(Extracted records)

□ □ □ □

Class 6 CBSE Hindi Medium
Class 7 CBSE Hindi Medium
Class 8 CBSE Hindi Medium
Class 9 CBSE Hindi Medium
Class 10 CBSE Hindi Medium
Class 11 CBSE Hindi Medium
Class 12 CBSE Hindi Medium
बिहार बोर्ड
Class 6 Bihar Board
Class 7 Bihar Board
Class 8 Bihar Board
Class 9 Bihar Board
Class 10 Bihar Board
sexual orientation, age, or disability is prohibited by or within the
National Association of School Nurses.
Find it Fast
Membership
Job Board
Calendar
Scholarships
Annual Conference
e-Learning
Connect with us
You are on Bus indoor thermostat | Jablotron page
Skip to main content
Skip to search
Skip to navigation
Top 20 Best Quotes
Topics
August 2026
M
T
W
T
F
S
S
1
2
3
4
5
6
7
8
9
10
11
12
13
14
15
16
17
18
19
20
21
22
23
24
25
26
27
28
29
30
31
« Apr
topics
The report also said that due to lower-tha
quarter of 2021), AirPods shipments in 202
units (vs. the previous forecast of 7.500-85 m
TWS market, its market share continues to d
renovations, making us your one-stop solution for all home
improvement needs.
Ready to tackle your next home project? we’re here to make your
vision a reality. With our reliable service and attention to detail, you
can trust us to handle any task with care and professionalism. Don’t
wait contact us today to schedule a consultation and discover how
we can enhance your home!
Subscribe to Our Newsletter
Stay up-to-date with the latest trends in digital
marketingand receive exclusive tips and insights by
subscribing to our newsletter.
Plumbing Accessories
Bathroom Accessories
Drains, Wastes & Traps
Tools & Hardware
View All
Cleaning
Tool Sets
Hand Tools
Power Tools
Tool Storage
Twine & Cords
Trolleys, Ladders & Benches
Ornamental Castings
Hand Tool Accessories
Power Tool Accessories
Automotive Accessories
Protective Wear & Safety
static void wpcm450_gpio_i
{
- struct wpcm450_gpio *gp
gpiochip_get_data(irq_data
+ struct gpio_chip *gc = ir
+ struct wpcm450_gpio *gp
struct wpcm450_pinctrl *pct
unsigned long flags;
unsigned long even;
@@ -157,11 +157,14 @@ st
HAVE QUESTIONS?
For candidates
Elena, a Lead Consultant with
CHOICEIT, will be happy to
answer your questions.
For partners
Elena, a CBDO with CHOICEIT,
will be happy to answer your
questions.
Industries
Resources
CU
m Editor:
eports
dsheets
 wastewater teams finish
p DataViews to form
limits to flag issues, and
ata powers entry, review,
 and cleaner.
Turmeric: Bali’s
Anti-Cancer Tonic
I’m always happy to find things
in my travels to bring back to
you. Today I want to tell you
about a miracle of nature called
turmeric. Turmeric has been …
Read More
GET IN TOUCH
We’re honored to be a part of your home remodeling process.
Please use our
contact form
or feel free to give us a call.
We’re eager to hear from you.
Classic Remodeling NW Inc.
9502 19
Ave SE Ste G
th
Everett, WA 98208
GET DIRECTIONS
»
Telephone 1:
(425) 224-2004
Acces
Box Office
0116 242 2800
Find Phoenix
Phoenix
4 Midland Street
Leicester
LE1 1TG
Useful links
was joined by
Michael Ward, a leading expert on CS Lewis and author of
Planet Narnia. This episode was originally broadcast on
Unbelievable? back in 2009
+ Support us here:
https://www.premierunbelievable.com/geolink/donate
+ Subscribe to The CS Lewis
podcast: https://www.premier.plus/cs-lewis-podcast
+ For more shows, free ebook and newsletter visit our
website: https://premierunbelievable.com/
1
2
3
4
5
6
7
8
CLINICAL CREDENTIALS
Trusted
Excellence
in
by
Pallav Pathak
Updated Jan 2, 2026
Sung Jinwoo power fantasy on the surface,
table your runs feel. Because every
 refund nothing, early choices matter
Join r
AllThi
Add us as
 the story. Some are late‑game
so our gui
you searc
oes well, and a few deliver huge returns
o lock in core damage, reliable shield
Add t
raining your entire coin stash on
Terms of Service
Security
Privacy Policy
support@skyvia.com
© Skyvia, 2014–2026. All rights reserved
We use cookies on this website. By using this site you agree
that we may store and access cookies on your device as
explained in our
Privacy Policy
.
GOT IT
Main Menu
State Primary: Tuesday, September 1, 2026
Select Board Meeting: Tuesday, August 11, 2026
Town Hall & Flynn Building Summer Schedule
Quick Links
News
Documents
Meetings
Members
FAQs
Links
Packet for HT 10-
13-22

□ □ □ □

[TASK DESCRIPTION]
Each entry must appear again in the answer exactly as written.

[OUTPUT BELOW]
Class 6 CBSE Hindi Medium
Class 7 CBSE Hindi Medium
Class 8 CBSE Hindi Medium
Class 9 CBSE Hindi Medium
Class 10 CBSE Hindi Medium
Class 11 CBSE Hindi Medium
Class 12 CBSE Hindi Medium
बिहार बोर्ड
Class 6 Bihar Board
Class 7 Bihar Board
Class 8 Bihar Board
Class 9 Bihar Board
Class 10 Bihar Board
sexual orientation, age, or disability is prohibited by or within the
National Association of School Nurses.
Find it Fast
Membership
Job Board
Calendar
Scholarships
Annual Conference
e-Learning
Connect with us
You are on Bus indoor thermostat | Jablotron page
Skip to main content
Skip to search
Skip to navigation
Top 20 Best Quotes
Topics
August 2026
M
T
W
T
F
S
S
1
2
3
4
5
6
7
8
9
10
11
12
13
14
15
16
17
18
19
20
21
22
23
24
25
26
27
28
29
30
31
« Apr
topics
The report also said that due to lower-tha
quarter of 2021), AirPods shipments in 202
units (vs. the previous forecast of 7.500-85 m
TWS market, its market share continues to d
renovations, making us your one-stop solution for all home
improvement needs.
Ready to tackle your next home project? we’re here to make your
vision a reality. With our reliable service and attention to detail, you
can trust us to handle any task with care and professionalism. Don’t
wait contact us today to schedule a consultation and discover how
we can enhance your home!
Subscribe to Our Newsletter
Stay up-to-date with the latest trends in digital
marketingand receive exclusive tips and insights by
subscribing to our newsletter.
Plumbing Accessories
Bathroom Accessories
Drains, Wastes & Traps
Tools & Hardware
View All
Cleaning
Tool Sets
Hand Tools
Power Tools
Tool Storage
Twine & Cords
Trolleys, Ladders & Benches
Ornamental Castings
Hand Tool Accessories
Power Tool Accessories
Automotive Accessories
Protective Wear & Safety
static void wpcm450_gpio_i
{
- struct wpcm450_gpio *gp
gpiochip_get_data(irq_data
+ struct gpio_chip *gc = ir
+ struct wpcm450_gpio *gp
struct wpcm450_pinctrl *pct
unsigned long flags;
unsigned long even;
@@ -157,11 +157,14 @@ st
HAVE QUESTIONS?
For candidates
Elena, a Lead Consultant with
CHOICEIT, will be happy to
answer your questions.
For partners
Elena, a CBDO with CHOICEIT,
will be happy to answer your
questions.
Industries
Resources
CU
m Editor:
eports
dsheets
 wastewater teams finish
p DataViews to form
limits to flag issues, and
ata powers entry, review,
 and cleaner.
Turmeric: Bali’s
Anti-Cancer Tonic
I’m always happy to find things
in my travels to bring back to
you. Today I want to tell you
about a miracle of nature called
turmeric. Turmeric has been …
Read More
GET IN TOUCH
We’re honored to be a part of your home remodeling process.
Please use our
contact form
or feel free to give us a call.
We’re eager to hear from you.
Classic Remodeling NW Inc.
9502 19
Ave SE Ste G
th
Everett, WA 98208
GET DIRECTIONS
»
Telephone 1:
(425) 224-2004
Acces
Box Office
0116 242 2800
Find Phoenix
Phoenix
4 Midland Street
Leicester
LE1 1TG
Useful links
was joined by
Michael Ward, a leading expert on CS Lewis and author of
Planet Narnia. This episode was originally broadcast on
Unbelievable? back in 2009
+ Support us here:
https://www.premierunbelievable.com/geolink/donate
+ Subscribe to The CS Lewis
podcast: https://www.premier.plus/cs-lewis-podcast
+ For more shows, free ebook and newsletter visit our
website: https://premierunbelievable.com/
1
2
3
4
5
6
7
8
CLINICAL CREDENTIALS
Trusted
Excellence
in
by
Pallav Pathak
Updated Jan 2, 2026
Sung Jinwoo power fantasy on the surface,
table your runs feel. Because every
 refund nothing, early choices matter
Join r
AllThi
Add us as
 the story. Some are late‑game
so our gui
you searc
oes well, and a few deliver huge returns
o lock in core damage, reliable shield
Add t
raining your entire coin stash on
Terms of Service
Security
Privacy Policy
support@skyvia.com
© Skyvia, 2014–2026. All rights reserved
We use cookies on this website. By using this site you agree
that we may store and access cookies on your device as
explained in our
Privacy Policy
.
GOT IT
Main Menu
State Primary: Tuesday, September 1, 2026
Select Board Meeting: Tuesday, August 11, 2026
Town Hall & Flynn Building Summer Schedule
Quick Links
News
Documents
Meetings
Members
FAQs
Links
Packet for HT 10-
13-22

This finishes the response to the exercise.